We also support greater innovation and excellence in creating new schools. If a new maintained school is required, the local education authority will advertise so that an interested party can put forward proposals and have them considered on their merits by my right hon. Friend the Secretary of State. Any proposed new school will have to be covered by one of the existing categories, or be an academy, and will have to meet the usual statutory requirements concerning, for example, the national curriculum and teacher employment.
We are responding to the wishes of many parents in trying to ensure that successful and popular schools can expand more easily. Perhaps that will also help the right hon. Lady. The governing bodies of successful schools will be able to appeal to the adjudicator if their proposals for expansion are turned down by the school organisation committee.

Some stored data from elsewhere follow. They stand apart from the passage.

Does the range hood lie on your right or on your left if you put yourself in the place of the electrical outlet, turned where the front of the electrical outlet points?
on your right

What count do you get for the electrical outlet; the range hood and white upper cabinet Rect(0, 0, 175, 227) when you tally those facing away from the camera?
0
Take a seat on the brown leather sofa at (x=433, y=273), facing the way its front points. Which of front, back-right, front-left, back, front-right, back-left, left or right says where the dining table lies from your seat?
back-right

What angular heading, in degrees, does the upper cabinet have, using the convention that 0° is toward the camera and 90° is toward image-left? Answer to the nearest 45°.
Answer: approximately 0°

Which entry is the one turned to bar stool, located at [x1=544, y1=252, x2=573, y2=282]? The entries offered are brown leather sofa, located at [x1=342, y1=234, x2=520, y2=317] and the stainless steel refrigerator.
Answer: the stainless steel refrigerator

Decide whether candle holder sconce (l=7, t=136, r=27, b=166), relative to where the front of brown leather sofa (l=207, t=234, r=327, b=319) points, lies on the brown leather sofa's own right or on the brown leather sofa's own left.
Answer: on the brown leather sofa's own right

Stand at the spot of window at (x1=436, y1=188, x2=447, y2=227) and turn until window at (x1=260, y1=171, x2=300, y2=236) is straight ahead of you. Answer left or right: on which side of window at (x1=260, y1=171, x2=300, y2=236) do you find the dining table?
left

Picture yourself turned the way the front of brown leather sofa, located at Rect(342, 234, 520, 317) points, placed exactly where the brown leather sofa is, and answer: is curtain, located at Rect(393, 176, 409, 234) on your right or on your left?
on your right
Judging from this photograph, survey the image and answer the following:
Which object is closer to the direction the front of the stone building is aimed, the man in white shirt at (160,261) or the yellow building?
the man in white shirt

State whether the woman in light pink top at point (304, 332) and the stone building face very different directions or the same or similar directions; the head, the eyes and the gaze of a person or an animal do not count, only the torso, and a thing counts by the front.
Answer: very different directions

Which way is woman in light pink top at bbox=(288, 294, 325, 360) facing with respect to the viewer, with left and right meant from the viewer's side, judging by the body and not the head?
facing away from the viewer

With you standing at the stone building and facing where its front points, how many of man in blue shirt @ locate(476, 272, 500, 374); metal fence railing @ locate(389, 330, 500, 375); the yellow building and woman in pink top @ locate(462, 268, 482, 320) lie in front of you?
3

269 We recognise the need to tackle low standards in schools, and we have therefore introduced new measures. Some schools that face challenging circumstances will receive a programme of support with the aim of ensuring that at least 25 per cent. of pupils at every school obtain five GCSEs at grade A to C by 2006. Kent has 28 schools where 25 per cent. or fewer pupils attained five or more GCSEs at A to C grade in 2001.
If we can improve the achievement in those schools, we will provide diversity and better choice for parents who live in the area. All those schools received targeted school improvement grant of up to £70,000 per annum to support them in raising attainment. As the right hon. Lady knows, the schools are subject to monitoring visits from Ofsted to ensure that they focus on agreed action, which will have a sustainable effect on pupils' attainment. Local education authorities will invite, or if necessary, be instructed to invite, external partners to help turn around failing schools.
All those plans to improve standards can come to fruition only if we have sufficient well-trained and well-motivated teachers. Therefore, our policies on teacher recruitment and retention are vital. In the lifetime of this Parliament, we will recruit 10,000 more teachers, 20,000 more support staff and 1,000 more trained bursars.
We are also reviewing teachers' work loads so that we can find ways to ensure proper time for preparation, development and management. That work is being overseen by a group that includes representatives of teaching and head teacher associations.
Tackling disruptive behaviour is another important factor in ensuring equality of standards. An additional 40 pupil referral units will be opened, more learning support units and learning mentors will be introduced, and parenting orders will be extended to ensure that parents take responsibility for their child's behaviour. Admission forums will be made mandatory; one of their tasks will be to consider schemes for sharing challenging pupils fairly among all schools.
Ensuring that all parents get their preferred choice of school depends on local institutions co-operating and working together. I hope that the right hon. Lady will 270 work in her locality to ensure that we can achieve that. The effect of our initiatives will be to raise standards. That will make parental preference more meaningful to more parents.